Tempranamente se manifestó su amor a la Eucaristía, a la Inmaculada y a san José. Las prácticas de piedad y la oración, además del compromiso que estableció con los necesitados, fueron las armas con las que se enfrentó a la crisis religiosa de su tiempo. La convicción de ser de Cristo para siempre le instó a consagrarle su virginidad privadamente. Poco antes de cumplir los 18 años determinó dejarse guiar por la voluntad de Dios. El paisaje que contemplaba cuando solía ir a la propiedad que su familia tenía en la costa, era un reguero de mujeres trabajadoras que se dirigían a las diversas fábricas para ganar el sustento de los suyos. Ella había gozado del privilegio de una existencia acomodada y recibido una sólida educación. Pero se le partía el corazón al ver a sus compatriotas desprovistas de esos bienes, expuestas a otros avatares preñados de peligros por esos caminos desnudos de protección por los que transita la pobreza de vida a todos los niveles. Y pensó cobijarlas en una casa con objeto de paliar tan graves carencias.
Su juventud parecía más que un acicate una dificultad para llevar adelante la misión a la que se sintió llamada: fundar una congregación religiosa. «Yo y todo lo mío para las obreras», sentimiento que albergaba en su corazón, obtuvo respuesta del cardenal Monescillo: «Grande es tu fe y tu constancia.
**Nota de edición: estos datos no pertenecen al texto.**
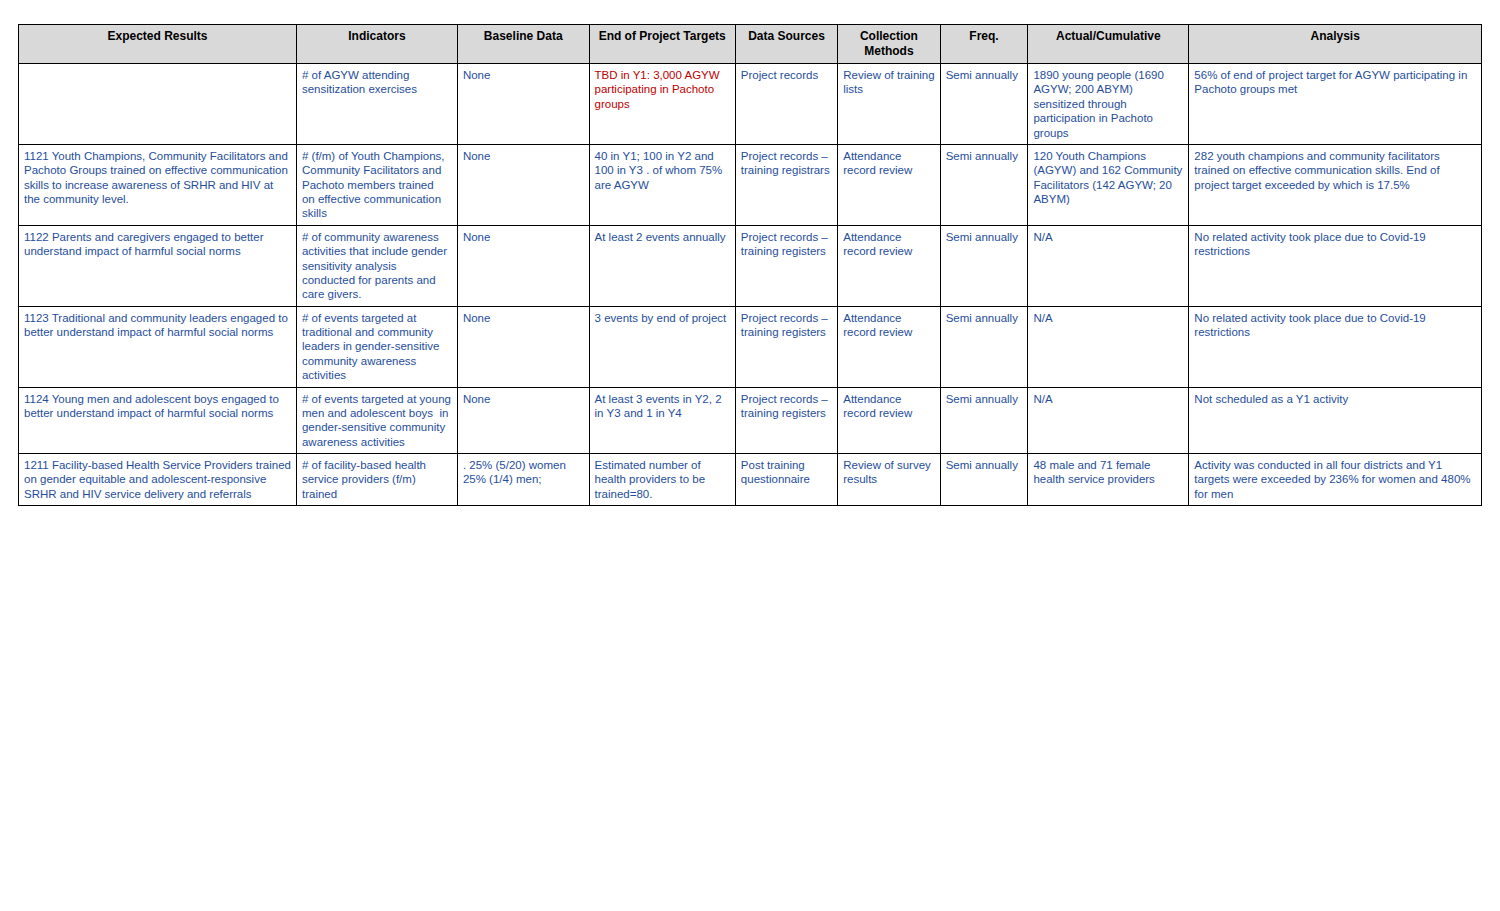| Expected Results | Indicators | Baseline Data | End of Project Targets | Data Sources | Collection Methods | Freq. | Actual/Cumulative | Analysis |
| --- | --- | --- | --- | --- | --- | --- | --- | --- |
| | # of AGYW attending sensitization exercises | None | TBD in Y1: 3,000 AGYW participating in Pachoto groups | Project records | Review of training lists | Semi annually | 1890 young people (1690 AGYW; 200 ABYM) sensitized through participation in Pachoto groups | 56% of end of project target for AGYW participating in Pachoto groups met |
| 1121 Youth Champions, Community Facilitators and Pachoto Groups trained on effective communication skills to increase awareness of SRHR and HIV at the community level. | # (f/m) of Youth Champions, Community Facilitators and Pachoto members trained on effective communication skills | None | 40 in Y1; 100 in Y2 and 100 in Y3 . of whom 75% are AGYW | Project records – training registrars | Attendance record review | Semi annually | 120 Youth Champions (AGYW) and 162 Community Facilitators (142 AGYW; 20 ABYM) | 282 youth champions and community facilitators trained on effective communication skills. End of project target exceeded by which is 17.5% |
| 1122 Parents and caregivers engaged to better understand impact of harmful social norms | # of community awareness activities that include gender sensitivity analysis conducted for parents and care givers. | None | At least 2 events annually | Project records – training registers | Attendance record review | Semi annually | N/A | No related activity took place due to Covid-19 restrictions |
| 1123 Traditional and community leaders engaged to better understand impact of harmful social norms | # of events targeted at traditional and community leaders in gender-sensitive community awareness activities | None | 3 events by end of project | Project records – training registers | Attendance record review | Semi annually | N/A | No related activity took place due to Covid-19 restrictions |
| 1124 Young men and adolescent boys engaged to better understand impact of harmful social norms | # of events targeted at young men and adolescent boys in gender-sensitive community awareness activities | None | At least 3 events in Y2, 2 in Y3 and 1 in Y4 | Project records – training registers | Attendance record review | Semi annually | N/A | Not scheduled as a Y1 activity |
| 1211 Facility-based Health Service Providers trained on gender equitable and adolescent-responsive SRHR and HIV service delivery and referrals | # of facility-based health service providers (f/m) trained | . 25% (5/20) women 25% (1/4) men; | Estimated number of health providers to be trained=80. | Post training questionnaire | Review of survey results | Semi annually | 48 male and 71 female health service providers | Activity was conducted in all four districts and Y1 targets were exceeded by 236% for women and 480% for men |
Ve y abre un asilo a esas obreras por las que con tanta solicitud te interesas y tanto cariño siente tu corazón». Mucho había tenido que insistir Juana María, y convencerse aquél de la autenticidad del proyecto, para poder materializar su sueño. Por fin, comenzó a cumplirse tras estas palabras que le dirigió el cardenal. Y en 1884 abrió el Asilo Protector de Obreras así como un centro de enseñanza gratuita para las hijas de éstas. «Señor, mantenme firme junto a tu cruz», repetía ante las pruebas, mientras la fundación se extendía por las zonas industriales. A las religiosas les recordaba constantemente que debían «ser santas en el cielo, sin levantar polvo en la tierra».
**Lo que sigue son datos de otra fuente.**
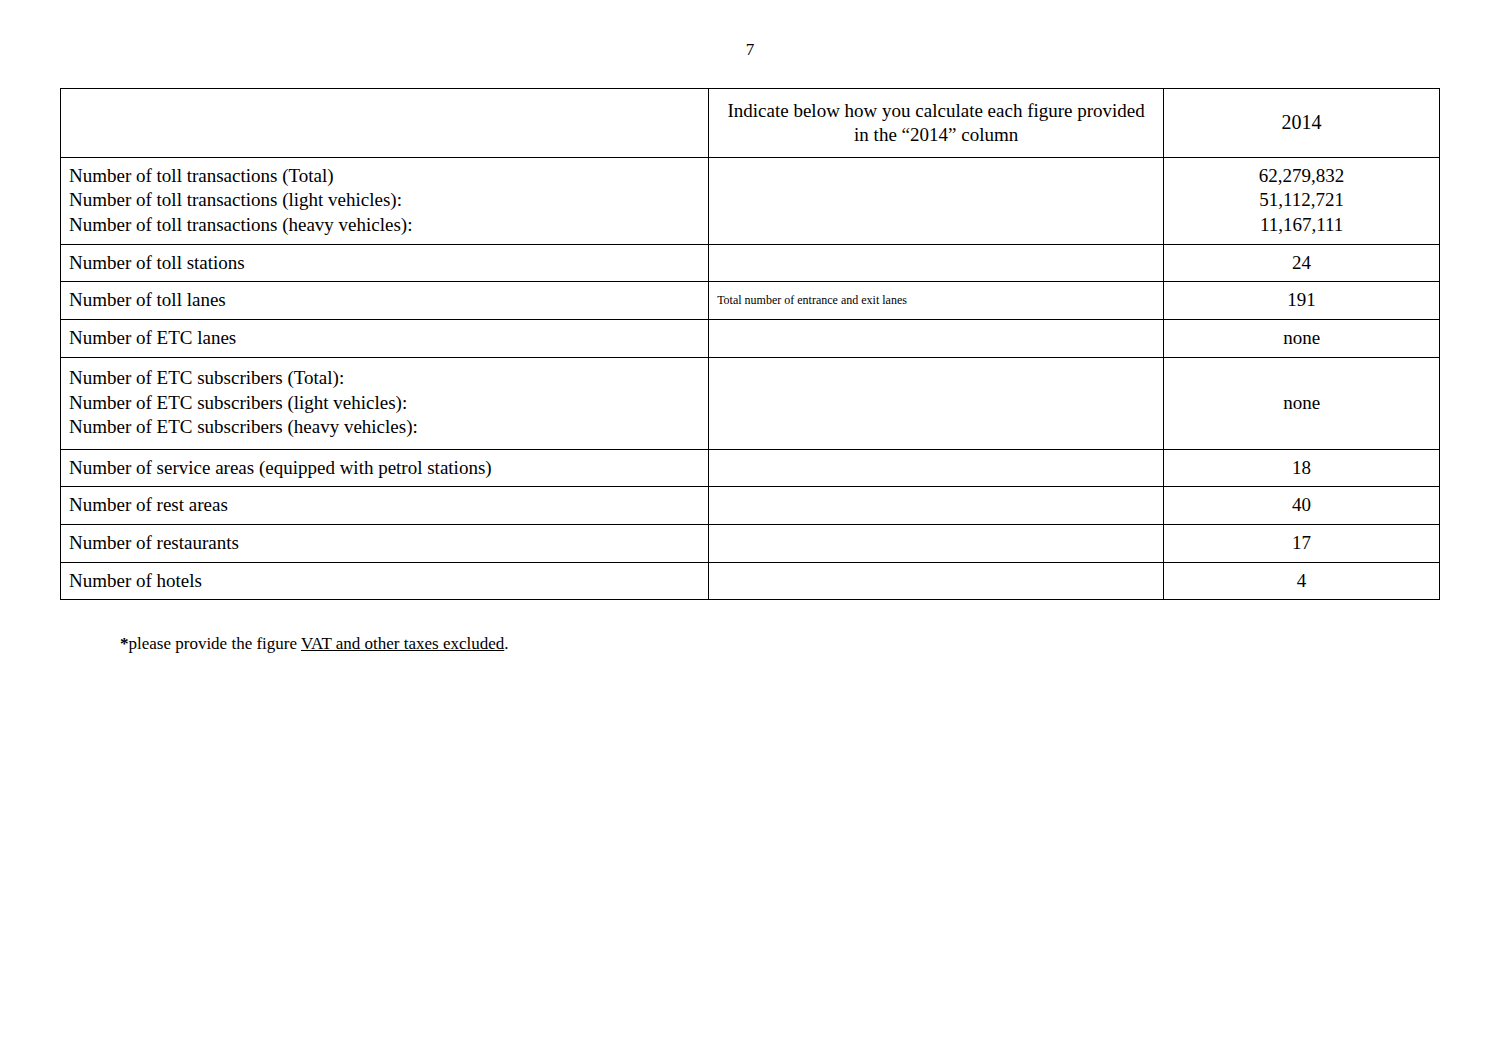7
| | Indicate below how you calculate each figure provided in the “2014” column | 2014 |
| Number of toll transactions (Total) Number of toll transactions (light vehicles): Number of toll transactions (heavy vehicles): | | 62,279,832 51,112,721 11,167,111 |
| Number of toll stations | | 24 |
| Number of toll lanes | Total number of entrance and exit lanes | 191 |
| Number of ETC lanes | | none |
| Number of ETC subscribers (Total): Number of ETC subscribers (light vehicles): Number of ETC subscribers (heavy vehicles): | | none |
| Number of service areas (equipped with petrol stations) | | 18 |
| Number of rest areas | | 40 |
| Number of restaurants | | 17 |
| Number of hotels | | 4 |
*please provide the figure VAT and other taxes excluded.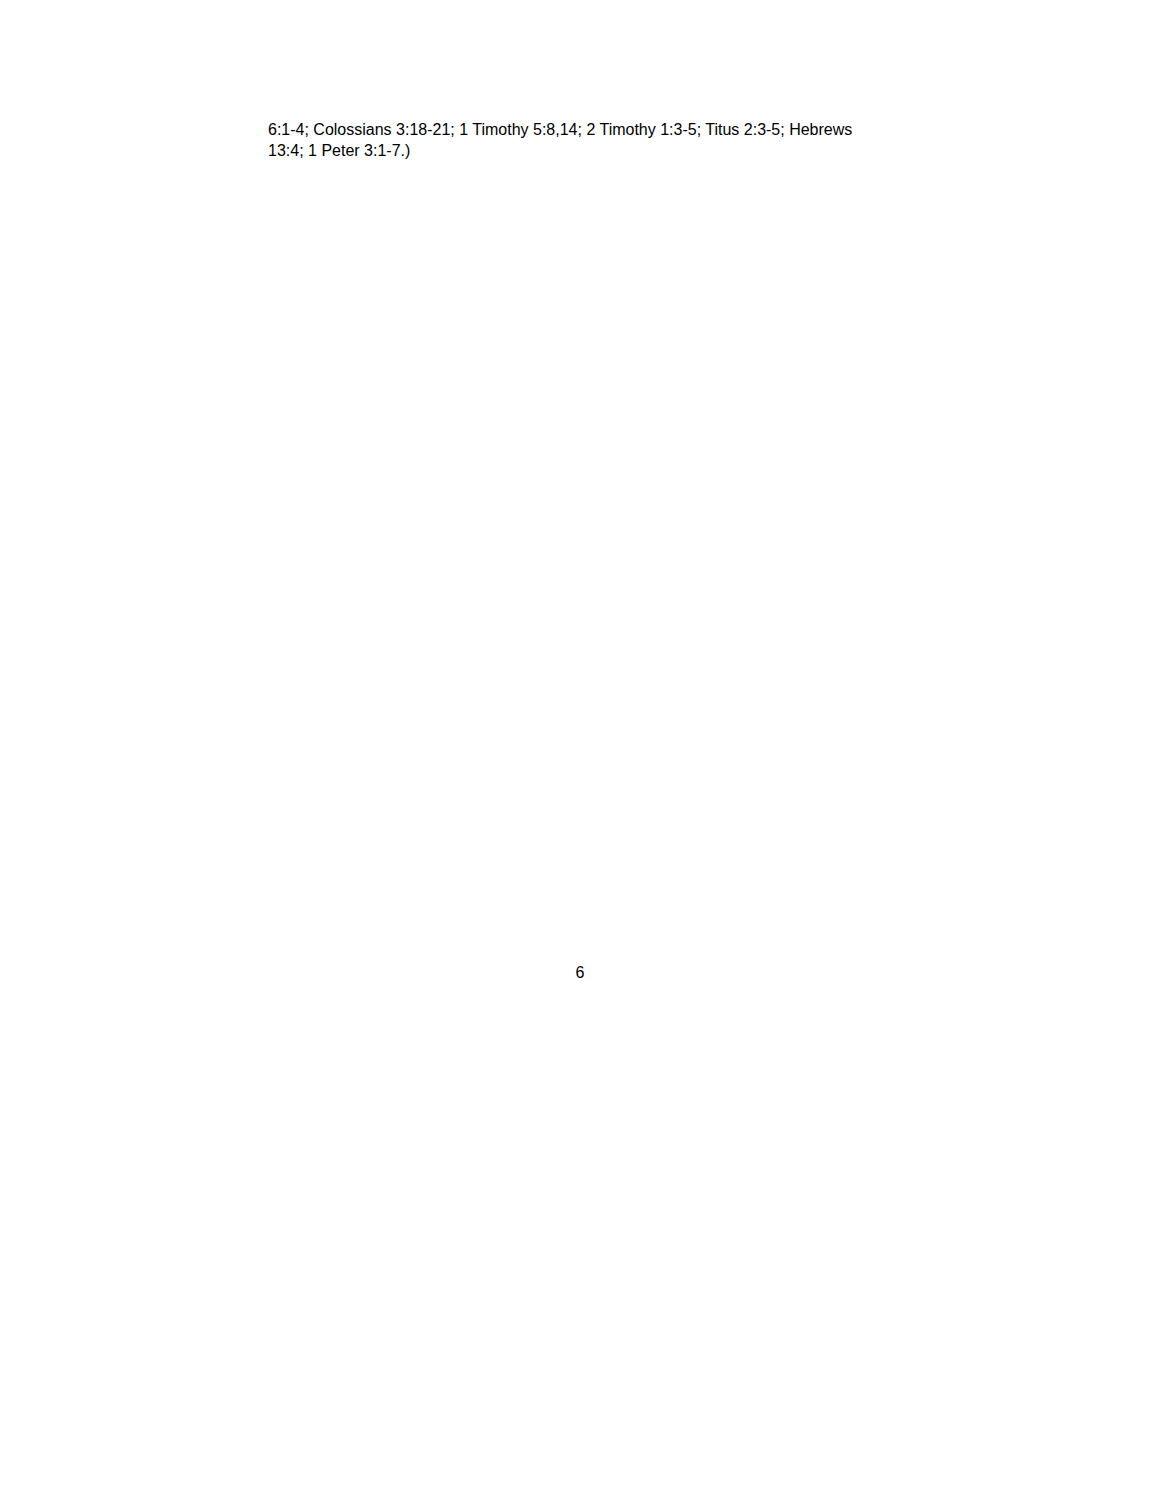6:1-4; Colossians 3:18-21; 1 Timothy 5:8,14; 2 Timothy 1:3-5; Titus 2:3-5; Hebrews 13:4; 1 Peter 3:1-7.)
6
Devolvió la dignidad a las trabajadoras, consideradas hasta entonces como meros instrumentos de trabajo, y con su caridad y espíritu de sacrificio les enseñó a convertir lo ordinario en extraordinario. Hasta 1911 ni ella ni las religiosas que la acompañaban en este empeño pudieron emitir votos perpetuos. «Aceptar y no pedir es el más santo sufrir». «Excelente disciplina es hacer con alegría lo que más nos costaría», había dicho. Los signos de su vida: obediencia, alegría, humildad, constancia, dominio de sí, paz, bondad, entrega, laboriosidad, solidaridad, fe, esperanza y amor atestiguaron su sí incondicional a Cristo. No quiso dar cuenta de la mayoría de las lesiones que poco a poco fueron minando su organismo, y falleció el 16 de enero de 1916. Tenía 54 años. Fue beatificada el 23 de marzo de 2003 por Juan Pablo II.